REQUIREMENT 1 → In the hiking tips passage, rewrite the section starting with "Keep your distance" and going on through "do so responsibly.", replacing "family" with "household".
REQUIREMENT 2 → According to the hiking tips passage, how much distance should be kept between people to reduce the spread of coronavirus?

GIVEN PASSAGE →
Hiking, which has to be done in compliance with existing guidelines and not in groups, is a popular activity for both locals and travellers to the country. South Africa is known for having some of the most stunning hiking trails. 

Before you start your adventure, here are five tips you should follow:

Research whether your hiking trail is a coronavirus hotspot 

As tempting as it may sound to enjoy the warm South African weather with a hike, knowing where to go is essential. 

Thanks to the power of online, searching for information about your hiking routes is a click of a button away. Things to consider are the dangers common to the trail, criminal incidents and whether the area has been classified as a Covid-19 hotspot area. To ensure that you do not go to one, research your hiking trail spot. Don't hike if it's too crowded. 

Keep your distance 

Travellers can not hike in groups, and if you are hiking with your family, maintain your distance. Keeping a 2-metre distance are measures taken to reduce the spread of coronavirus. While the government has permitted hiking, let's do so responsibly.

Choose hikes according to your fitness level 

With limited access to the outside world, many may want to visit "Instagrammable" hiking spots to capture the best images for the gram. Rather choose hikes according to your fitness level. 

Wear a mask

One of the requirements by the World Health Organisation is for people to wear masks during the coronavirus pandemic. With cases rising in South Africa, protecting yourself and others is an important step if the country aims to reduce the cases. 

Carry the essentials 

Like you would for any hike, ensure that you have the essentials with you. Carry items like a charged cellphone, power bank, snacks and water. Take a jacket in case the weather changes.

GIVEN DATA →
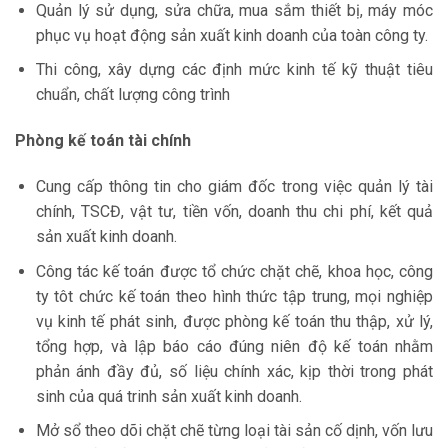
Quản lý sử dụng, sửa chữa, mua sắm thiết bị, máy móc
phục vụ hoạt động sản xuất kinh doanh của toàn công ty.
Thi công, xây dựng các định mức kinh tế kỹ thuật tiêu
chuẩn, chất lượng công trình
Phòng kế toán tài chính
Cung cấp thông tin cho giám đốc trong việc quản lý tài
chính, TSCĐ, vật tư, tiền vốn, doanh thu chi phí, kết quả
sản xuất kinh doanh.
Công tác kế toán được tổ chức chặt chẽ, khoa học, công
ty tôt chức kế toán theo hình thức tập trung, mọi nghiệp
vụ kinh tế phát sinh, được phòng kế toán thu thập, xử lý,
tổng hợp, và lập báo cáo đúng niên độ kế toán nhằm
phản ánh đầy đủ, số liệu chính xác, kịp thời trong phát
sinh của quá trinh sản xuất kinh doanh.
Mở sổ theo dõi chặt chẽ từng loại tài sản cố dịnh, vốn lưu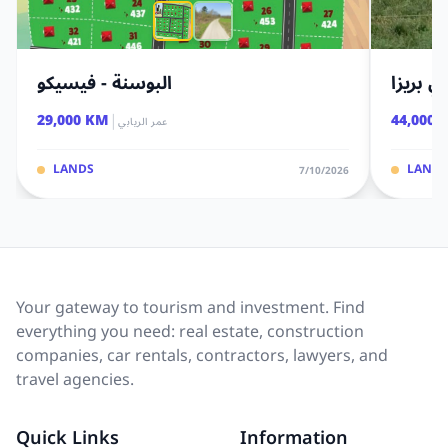
 بريزا
البوسنة - فيسيكو
|
29,000 KM
44,000 
عمر الريابي
LANDS
LANDS
7/10/2026
Your gateway to tourism and investment. Find
everything you need: real estate, construction
companies, car rentals, contractors, lawyers, and
travel agencies.
Quick Links
Information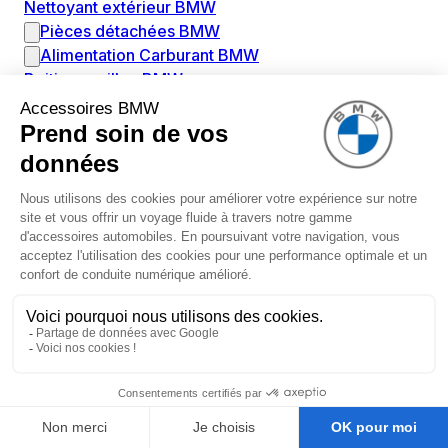
Nettoyant extérieur BMW
Pièces détachées BMW
Alimentation Carburant BMW
Boitier papillon BMW
Faisceau de câble pour réservoir avec pompe
d'aspiration BMW
Injecteur BMW
Pompe à carburant BMW
Pompe diesel BMW
Allumage / Préchauffage BMW
Bobines d'allumage BMW
Boitier de préchauffage BMW
Bougie de préchauffage BMW
Amortissement BMW
Amortisseurs BMW
Amortisseur de vibrations BMW
Cassette de ressort en roulé BMW
Kit de réparation amortisseur BMW
Ressort hélicoïdal BMW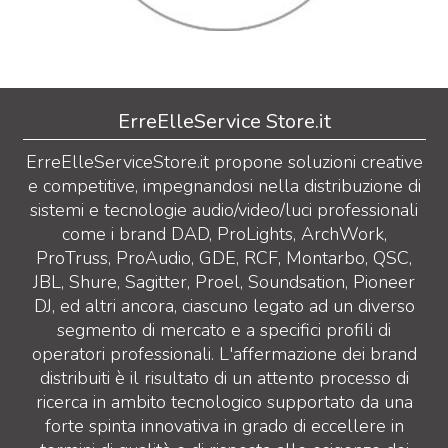
ErreElleService Store.it
ErreElleServiceStore.it propone soluzioni creative
e competitive, impegnandosi nella distribuzione di
sistemi e tecnologie audio/video/luci professionali
come i brand DAD, ProLights, ArchWork,
ProTruss, ProAudio, GDE, RCF, Montarbo, QSC,
JBL, Shure, Sagitter, Proel, Soundsation, Pioneer
DJ, ed altri ancora, ciascuno legato ad un diverso
segmento di mercato e a specifici profili di
operatori professionali. L'affermazione dei brand
distribuiti è il risultato di un attento processo di
ricerca in ambito tecnologico supportato da una
forte spinta innovativa in grado di eccellere in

WRITTEN REPLY 1 →
Keep your distance 

Travellers can not hike in groups, and if you are hiking with your household, maintain your distance. Keeping a 2-metre distance are measures taken to reduce the spread of coronavirus. While the government has permitted hiking, let's do so responsibly.

WRITTEN REPLY 2 → A 2-metre distance.